Writing and production for the new show, which debuted in the autumn of 1974 and ran for three series, made it difficult to schedule a further series of The Likely Lads. Instead, Clement and La Frenais began to develop a one-off script, which became The Likely Lads feature film, which was eventually made in 1976.

==Home media==
The complete first and second series of the 1970s show (including the Christmas special) were made available in the UK on Region 2 DVD.

==Feature film==

In 1976 a feature-length film was released, written by Clement and La Frenais, which was directed by Michael Tuchner. By this time, Terry has moved to a high-rise flat and also has a Finnish girlfriend called Christina ("Chris"), played by Mary Tamm. Both Mary Tamm and James Bolam's wife Susan Jameson appeared in Doctor Who with Tom Baker.

The film opens with the lads lamenting the demolition of one of their favourite pubs, The Fat Ox, before they go on a caravanning holiday with Thelma and Chris. The complications resulting from the trip lead to Terry and Chris splitting up, as a result of which Terry decides to emigrate, signing on as a crewman on a cargo ship.

Bob and Terry sneak one last late-night drink together aboard Terry's ship, anchored in the docks; but Terry has second thoughts, and disembarks the next morning. Bob, however, awakes, hung over, aboard the ship, as it sails for Bahrain. This was a reversal of the ending of the original 1960s show (in which Terry was missing Bob who had joined the Army, so he joined up too, only to discover that Bob had been discharged with flat feet).

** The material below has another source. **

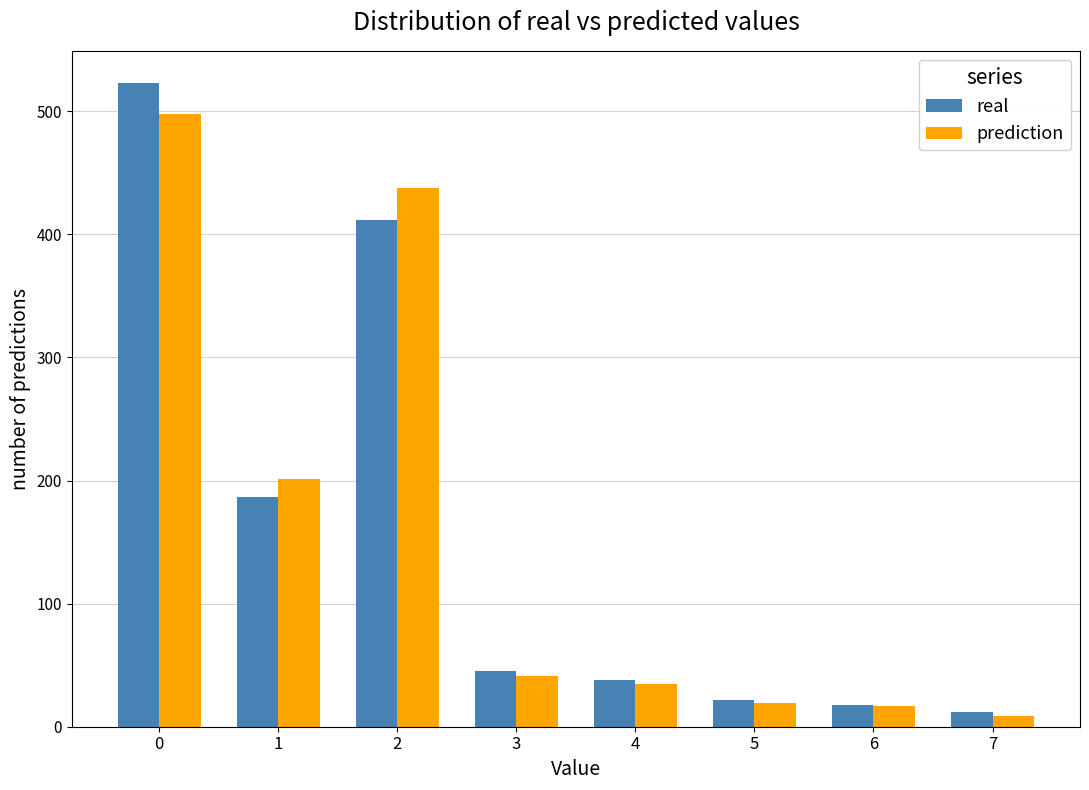

What is the maximum value for real?

523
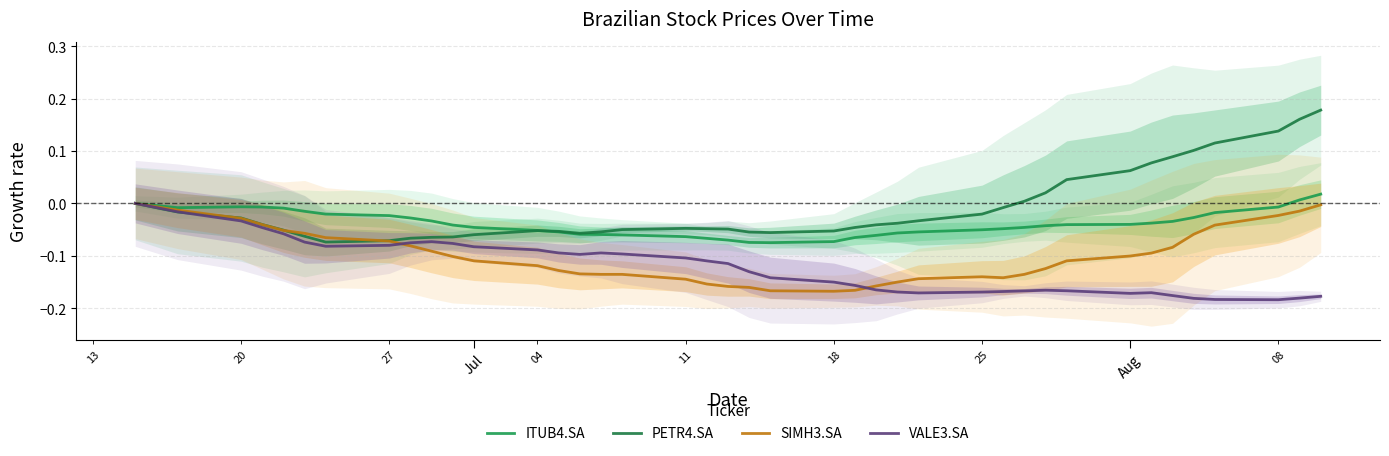

Is the value of VALE3.SA at 4 greater than the value of PETR4.SA at 18?

No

==A Tribute to the Likely Lads==
In 2002, the episode "No Hiding Place" was remade by Ginger Productions for ITV, featuring Declan Donnelly as Bob and Ant McPartlin as Terry, and Rodney Bewes in a cameo role. Reception was lukewarm: most critics agreed that, on paper, the pair were perfectly cast, but that they seemed too young to play Bob and Terry at that point in their lives.

==Stage version==
In 2008, the Gala Theatre in Durham staged the world premiere of The Likely Lads, adapted for the stage by Dick Clement and Ian La Frenais and directed by Simon Stallworthy. The title roles of Bob and Terry were played by David Nellist and Scott Frazer respectively.

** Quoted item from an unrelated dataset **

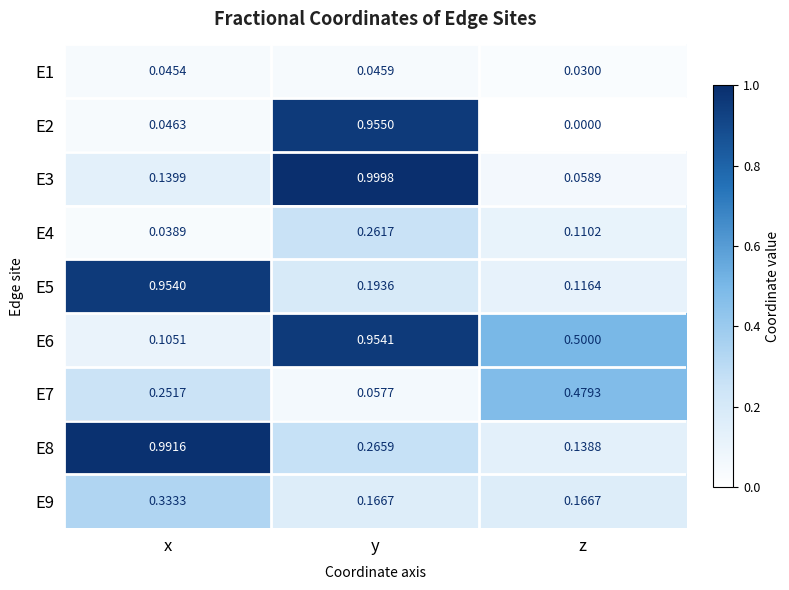

At which category is the sum across all series the highest?

y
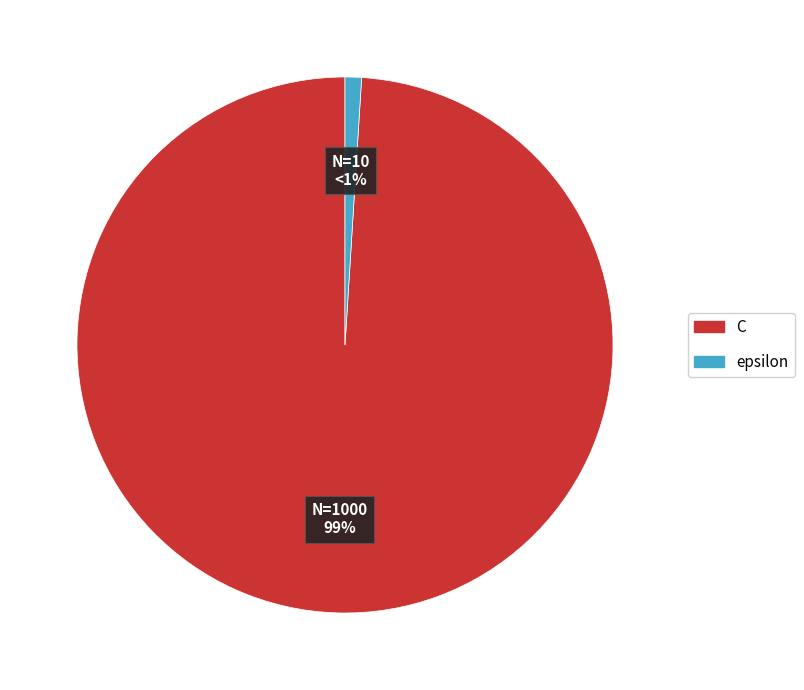

To the nearest percent, what is the difference between the largest and smallest slice percentages?

98%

In May 2011, the Tynemouth Priory Theatre, in Tynemouth, was granted the rights to become the first non-professional company to stage the production. It became one of the theatre's most attended productions, selling out well in advance for all performances. Terry was played by Brendan Egan and Bob by Stu Bowman.

==In popular culture==
- The title song "Whatever Happened to You?" was recorded and released as a single, sung by Highly Likely. It was also released as a single by the British punk band Snuff, titled "Christmas Single".
- Ricky Gervais and Stephen Merchant have said the show was an influence on The Office.
- English indie rock band the Libertines released a song titled "What Became Of The Likely Lads"; it is the closing track on their self-titled second album.